#### DIRECTIVE:
Change every "Daith Piercing Jewellery" in the records below to "Daith Piercing Jewelry" and keep all other text unchanged. Leave the pictures out of your answer.

[Transcribed page contents]

-----

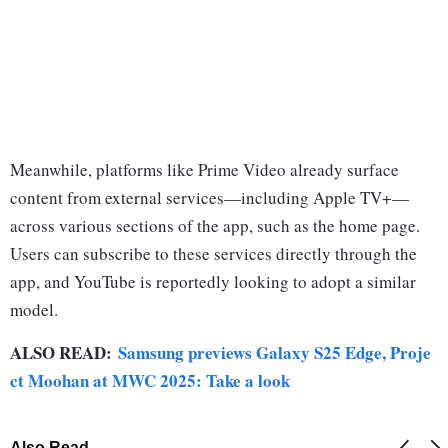
Meanwhile, platforms like Prime Video already surface
content from external services—including Apple TV+—
across various sections of the app, such as the home page.
Users can subscribe to these services directly through the
app, and YouTube is reportedly looking to adopt a similar
model.
ALSO READ:
Samsung previews Galaxy S25 Edge, Proje
ct Moohan at MWC 2025: Take a look
Also Read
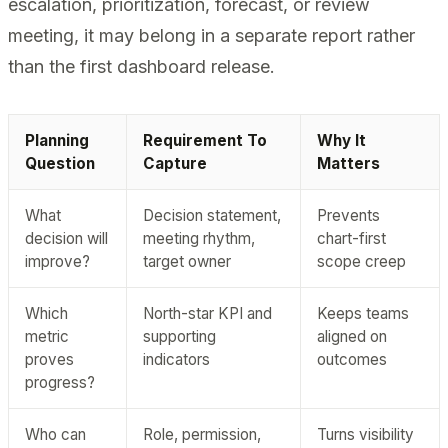
escalation, prioritization, forecast, or review
meeting, it may belong in a separate report rather
than the first dashboard release.
Planning
Requirement To
Why It
Question
Capture
Matters
What
Decision statement,
Prevents
decision will
meeting rhythm,
chart-first
improve?
target owner
scope creep
Which
North-star KPI and
Keeps teams
metric
supporting
aligned on
proves
indicators
outcomes
progress?
Who can
Role, permission,
Turns visibility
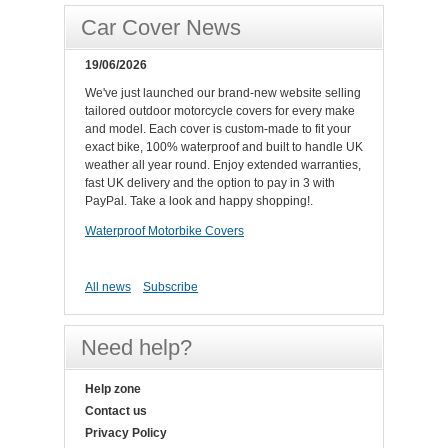
Car Cover News
19/06/2026
We've just launched our brand-new website selling
tailored outdoor motorcycle covers for every make
and model. Each cover is custom-made to fit your
exact bike, 100% waterproof and built to handle UK
weather all year round. Enjoy extended warranties,
fast UK delivery and the option to pay in 3 with
PayPal. Take a look and happy shopping!.
Waterproof Motorbike Covers
All news
Subscribe
Need help?
Help zone
Contact us
Privacy Policy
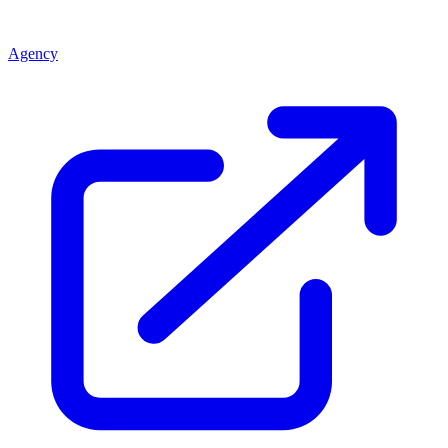
Agency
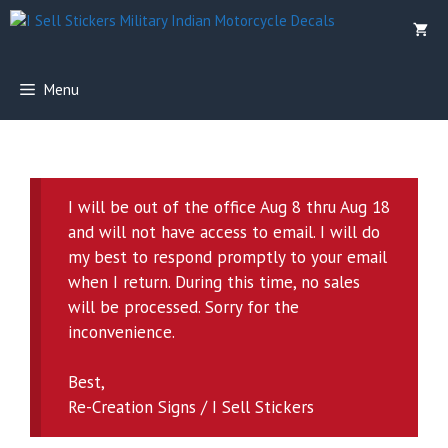
Skip
to
content
Menu
I will be out of the office Aug 8 thru Aug 18
and will not have access to email. I will do
my best to respond promptly to your email
when I return. During this time, no sales
will be processed. Sorry for the
inconvenience.
Best,
Re-Creation Signs / I Sell Stickers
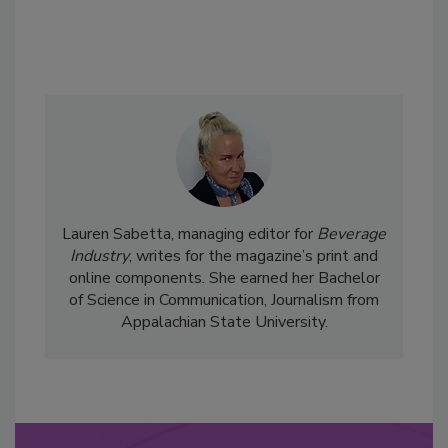
Lauren Sabetta, managing editor for
Beverage
Industry
, writes for the magazine’s print and
online components. She earned her Bachelor
of Science in Communication, Journalism from
Appalachian State University.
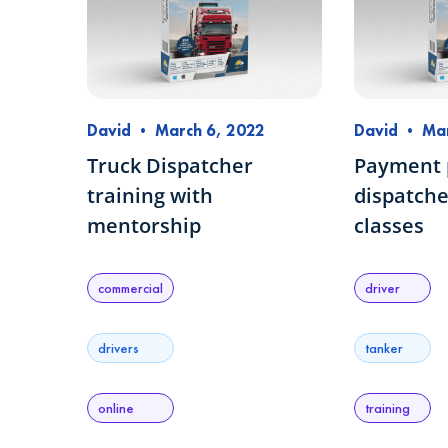
David
•
March 6, 2022
David
•
Mar
Truck Dispatcher
Payment p
training with
dispatche
mentorship
classes
commercial
driver
drivers
tanker
online
training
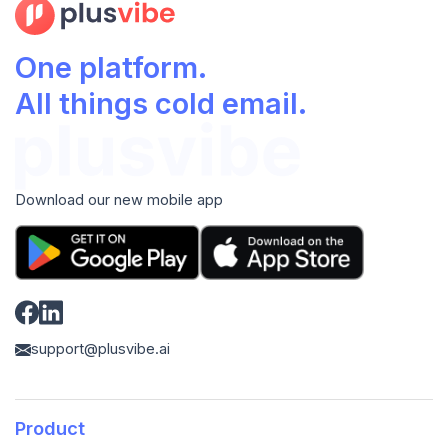
One platform.
All things cold email.
Download our new mobile app
support@plusvibe.ai
Product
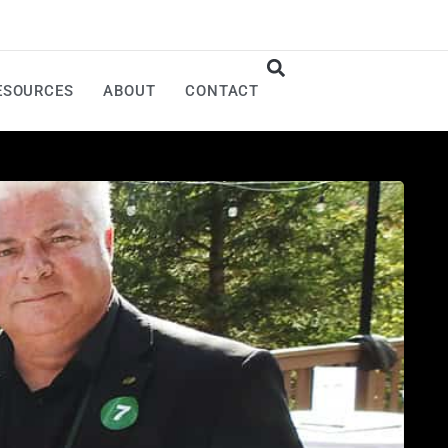
ESOURCES
ABOUT
CONTACT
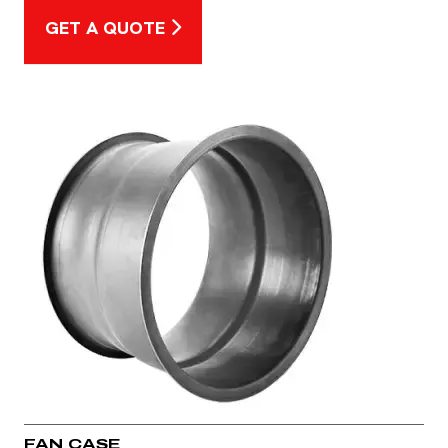
GET A QUOTE
FAN CASE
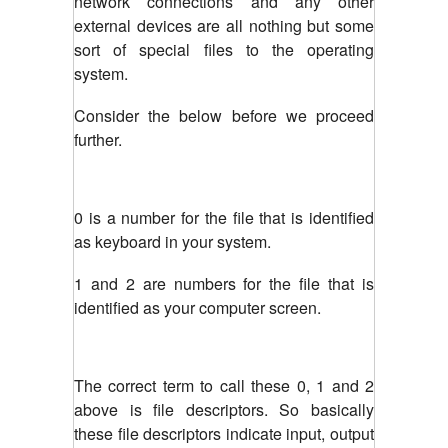
network connections and any other
external devices are all nothing but some
sort of special files to the operating
system.
Consider the below before we proceed
further.
0 is a number for the file that is identified
as keyboard in your system.
1 and 2 are numbers for the file that is
identified as your computer screen.
The correct term to call these 0, 1 and 2
above is file descriptors. So basically
these file descriptors indicate input, output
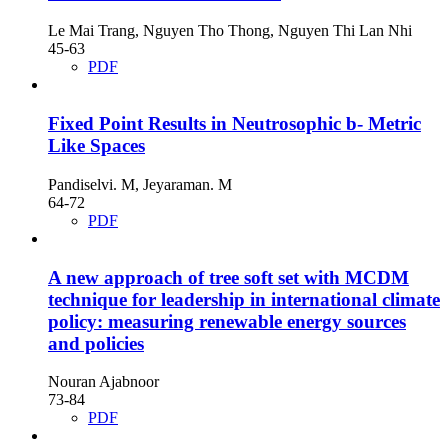
Le Mai Trang, Nguyen Tho Thong, Nguyen Thi Lan Nhi
45-63
PDF
Fixed Point Results in Neutrosophic b- Metric
Like Spaces
Pandiselvi. M, Jeyaraman. M
64-72
PDF
A new approach of tree soft set with MCDM
technique for leadership in international climate
policy: measuring renewable energy sources
and policies
Nouran Ajabnoor
73-84
PDF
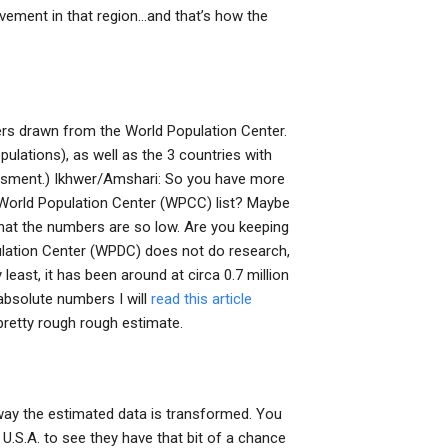
lvement in that region…and that’s how the
rs drawn from the World Population Center.
pulations), as well as the 3 countries with
essment.) Ikhwer/Amshari: So you have more
World Population Center (WPCC) list? Maybe
 that the numbers are so low. Are you keeping
pulation Center (WPDC) does not do research,
 least, it has been around at circa 0.7 million
absolute numbers I will
read this article
pretty rough rough estimate.
 way the estimated data is transformed. You
U.S.A. to see they have that bit of a chance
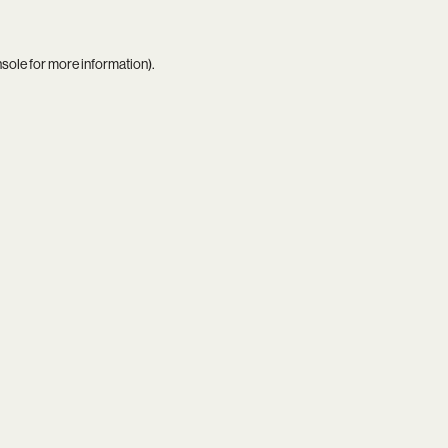
nsole
for more information).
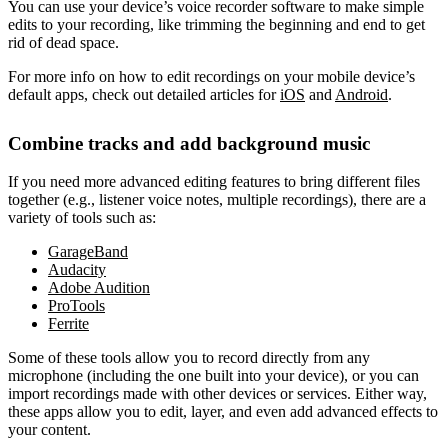
You can use your device’s voice recorder software to make simple
edits to your recording, like trimming the beginning and end to get
rid of dead space.
For more info on how to edit recordings on your mobile device’s
default apps, check out detailed articles for
iOS
and
Android
.
Combine tracks and add background music
If you need more advanced editing features to bring different files
together (e.g., listener voice notes, multiple recordings), there are a
variety of tools such as:
GarageBand
Audacity
Adobe Audition
ProTools
Ferrite
Some of these tools allow you to record directly from any
microphone (including the one built into your device), or you can
import recordings made with other devices or services. Either way,
these apps allow you to edit, layer, and even add advanced effects to
your content.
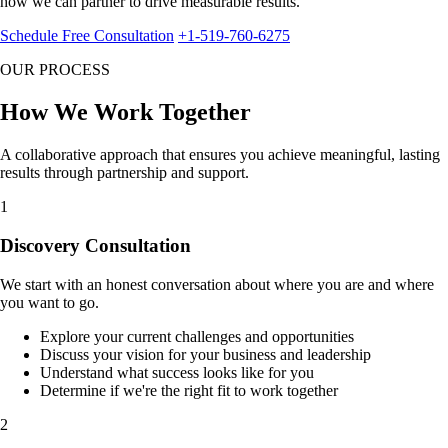
how we can partner to drive measurable results.
Schedule Free Consultation
+1-519-760-6275
OUR PROCESS
How We
Work Together
A collaborative approach that ensures you achieve meaningful, lasting
results through partnership and support.
1
Discovery Consultation
We start with an honest conversation about where you are and where
you want to go.
Explore your current challenges and opportunities
Discuss your vision for your business and leadership
Understand what success looks like for you
Determine if we're the right fit to work together
2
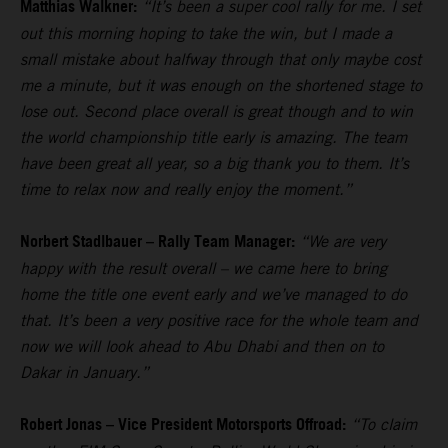
Matthias Walkner:
“It’s been a super cool rally for me. I set
out this morning hoping to take the win, but I made a
small mistake about halfway through that only maybe cost
me a minute, but it was enough on the shortened stage to
lose out. Second place overall is great though and to win
the world championship title early is amazing. The team
have been great all year, so a big thank you to them. It’s
time to relax now and really enjoy the moment.”
Norbert Stadlbauer – Rally Team Manager:
“We are very
happy with the result overall – we came here to bring
home the title one event early and we’ve managed to do
that. It’s been a very positive race for the whole team and
now we will look ahead to Abu Dhabi and then on to
Dakar in January.”
Robert Jonas – Vice President Motorsports Offroad:
“To claim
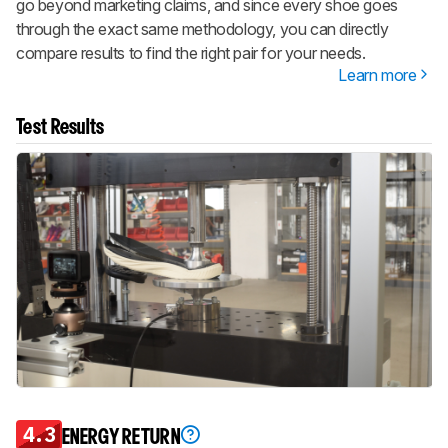
go beyond marketing claims, and since every shoe goes
through the exact same methodology, you can directly
compare results to find the right pair for your needs.
Learn more
Test Results
4.3
ENERGY RETURN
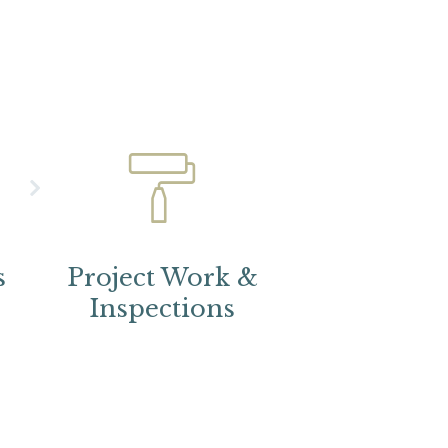
s
Project Work &
Inspections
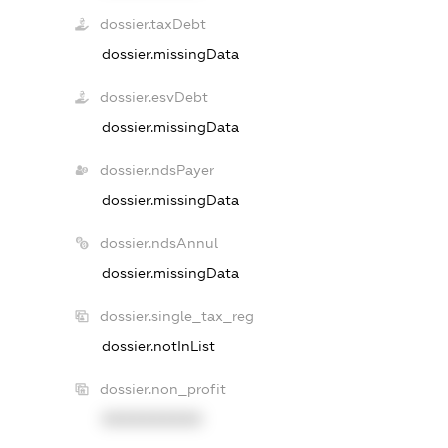
dossier.taxDebt
dossier.missingData
dossier.esvDebt
dossier.missingData
dossier.ndsPayer
dossier.missingData
dossier.ndsAnnul
dossier.missingData
dossier.single_tax_reg
dossier.notInList
dossier.non_profit
XXXXXXXXXX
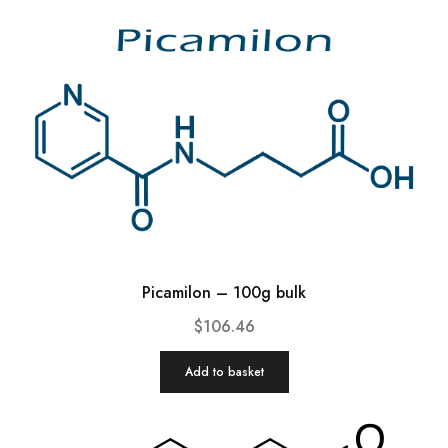
Picamilon – 100g bulk
$
106.46
Add to basket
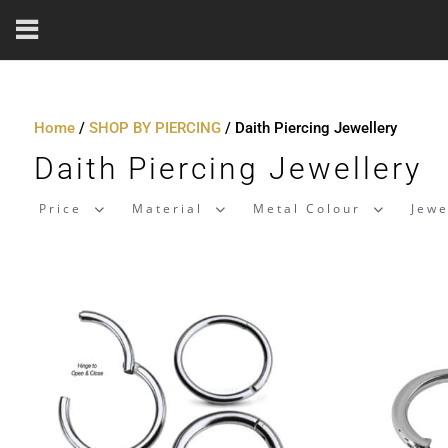
Home
/
SHOP BY PIERCING
/ Daith Piercing Jewellery
Daith Piercing Jewellery
Price
Material
Metal Colour
Jewe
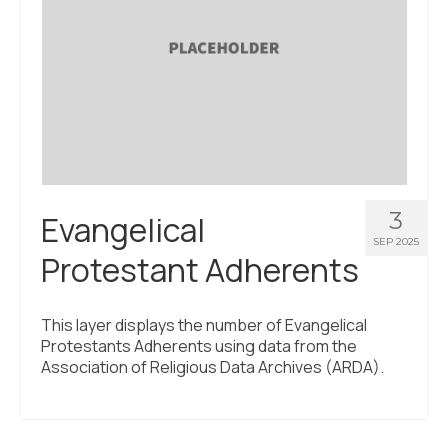
3
Evangelical
SEP 2025
Protestant Adherents
This layer displays the number of Evangelical
Protestants Adherents using data from the
Association of Religious Data Archives (ARDA).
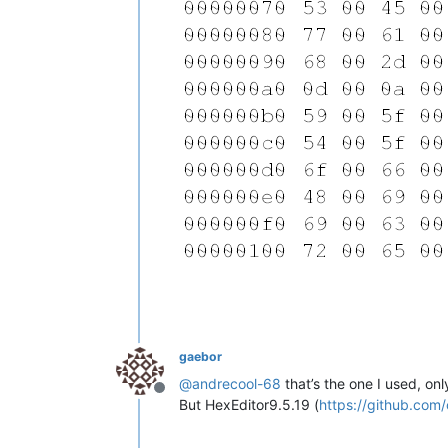
gaebor
@
andrecool-68
that’s the one I used, onl
Offline
But HexEditor9.5.19 (
https://github.com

-----

#### WRITTEN RESPONSE:
Meanwhile, platforms like Prime Video already surface
content from external services—including Apple TV+—
across various sections of the app, such as the home page.
Users can subscribe to these services directly through the
app, and YouTube is reportedly looking to adopt a similar
model.
ALSO READ:
Samsung previews Galaxy S25 Edge, Proje
ct Moohan at MWC 2025: Take a look
Also Read
escalation, prioritization, forecast, or review
meeting, it may belong in a separate report rather
than the first dashboard release.
Planning
Requirement To
Why It
Question
Capture
Matters
What
Decision statement,
Prevents
decision will
meeting rhythm,
chart-first
improve?
target owner
scope creep
Which
North-star KPI and
Keeps teams
metric
supporting
aligned on
proves
indicators
outcomes
progress?
Who can
Role, permission,
Turns visibility
Car Cover News
19/06/2026
We've just launched our brand-new website selling
tailored outdoor motorcycle covers for every make
and model. Each cover is custom-made to fit your
exact bike, 100% waterproof and built to handle UK
weather all year round. Enjoy extended warranties,
fast UK delivery and the option to pay in 3 with
PayPal. Take a look and happy shopping!.
Waterproof Motorbike Covers
All news
Subscribe
Need help?
Help zone
Contact us
Privacy Policy
Agency
Skip
to
content
Menu
I will be out of the office Aug 8 thru Aug 18
and will not have access to email. I will do
my best to respond promptly to your email
when I return. During this time, no sales
will be processed. Sorry for the
inconvenience.
Best,
Re-Creation Signs / I Sell Stickers
Lauren Sabetta, managing editor for
Beverage
Industry
, writes for the magazine’s print and
online components. She earned her Bachelor
of Science in Communication, Journalism from
Appalachian State University.
David
•
March 6, 2022
David
•
Mar
Truck Dispatcher
Payment p
training with
dispatche
mentorship
classes
commercial
driver
drivers
tanker
online
training
One platform.
All things cold email.
Download our new mobile app
support@plusvibe.ai
Product
ESOURCES
ABOUT
CONTACT
GET A QUOTE
FAN CASE
network connections and any other
external devices are all nothing but some
sort of special files to the operating
system.
Consider the below before we proceed
further.
0 is a number for the file that is identified
as keyboard in your system.
1 and 2 are numbers for the file that is
identified as your computer screen.
The correct term to call these 0, 1 and 2
above is file descriptors. So basically
these file descriptors indicate input, output
Le Mai Trang, Nguyen Tho Thong, Nguyen Thi Lan Nhi
45-63
PDF
Fixed Point Results in Neutrosophic b- Metric
Like Spaces
Pandiselvi. M, Jeyaraman. M
64-72
PDF
A new approach of tree soft set with MCDM
technique for leadership in international climate
policy: measuring renewable energy sources
and policies
Nouran Ajabnoor
73-84
PDF
lvement in that region…and that’s how the
rs drawn from the World Population Center.
pulations), as well as the 3 countries with
essment.) Ikhwer/Amshari: So you have more
World Population Center (WPCC) list? Maybe
 that the numbers are so low. Are you keeping
pulation Center (WPDC) does not do research,
 least, it has been around at circa 0.7 million
absolute numbers I will
read this article
pretty rough rough estimate.
 way the estimated data is transformed. You
U.S.A. to see they have that bit of a chance
nsole
for more information).
You can use your device’s voice recorder software to make simple
edits to your recording, like trimming the beginning and end to get
rid of dead space.
For more info on how to edit recordings on your mobile device’s
default apps, check out detailed articles for
iOS
and
Android
.
Combine tracks and add background music
If you need more advanced editing features to bring different files
together (e.g., listener voice notes, multiple recordings), there are a
variety of tools such as:
GarageBand
Audacity
Adobe Audition
ProTools
Ferrite
Some of these tools allow you to record directly from any
microphone (including the one built into your device), or you can
import recordings made with other devices or services. Either way,
these apps allow you to edit, layer, and even add advanced effects to
your content.
how we can partner to drive measurable results.
Schedule Free Consultation
+1-519-760-6275
OUR PROCESS
How We
Work Together
A collaborative approach that ensures you achieve meaningful, lasting
results through partnership and support.
1
Discovery Consultation
We start with an honest conversation about where you are and where
you want to go.
Explore your current challenges and opportunities
Discuss your vision for your business and leadership
Understand what success looks like for you
Determine if we're the right fit to work together
2
Matthias Walkner:
“It’s been a super cool rally for me. I set
out this morning hoping to take the win, but I made a
small mistake about halfway through that only maybe cost
me a minute, but it was enough on the shortened stage to
lose out. Second place overall is great though and to win
the world championship title early is amazing. The team
have been great all year, so a big thank you to them. It’s
time to relax now and really enjoy the moment.”
Norbert Stadlbauer – Rally Team Manager:
“We are very
happy with the result overall – we came here to bring
home the title one event early and we’ve managed to do
that. It’s been a very positive race for the whole team and
now we will look ahead to Abu Dhabi and then on to
Dakar in January.”
Robert Jonas – Vice President Motorsports Offroad:
“To claim
go beyond marketing claims, and since every shoe goes
through the exact same methodology, you can directly
compare results to find the right pair for your needs.
Learn more
Test Results
4.3
ENERGY RETURN
s
Project Work &
Inspections
dossier.taxDebt
dossier.missingData
dossier.esvDebt
dossier.missingData
dossier.ndsPayer
dossier.missingData
dossier.ndsAnnul
dossier.missingData
dossier.single_tax_reg
dossier.notInList
dossier.non_profit
XXXXXXXXXX
Picamilon – 100g bulk
$
106.46
Add to basket
Home
/
SHOP BY PIERCING
/ Daith Piercing Jewelry
Daith Piercing Jewelry
Price
Material
Metal Colour
Jewe
3
Evangelical
SEP 2025
Protestant Adherents
This layer displays the number of Evangelical
Protestants Adherents using data from the
Association of Religious Data Archives (ARDA).
gaebor
@
andrecool-68
that’s the one I used, onl
Offline
But HexEditor9.5.19 (
https://github.com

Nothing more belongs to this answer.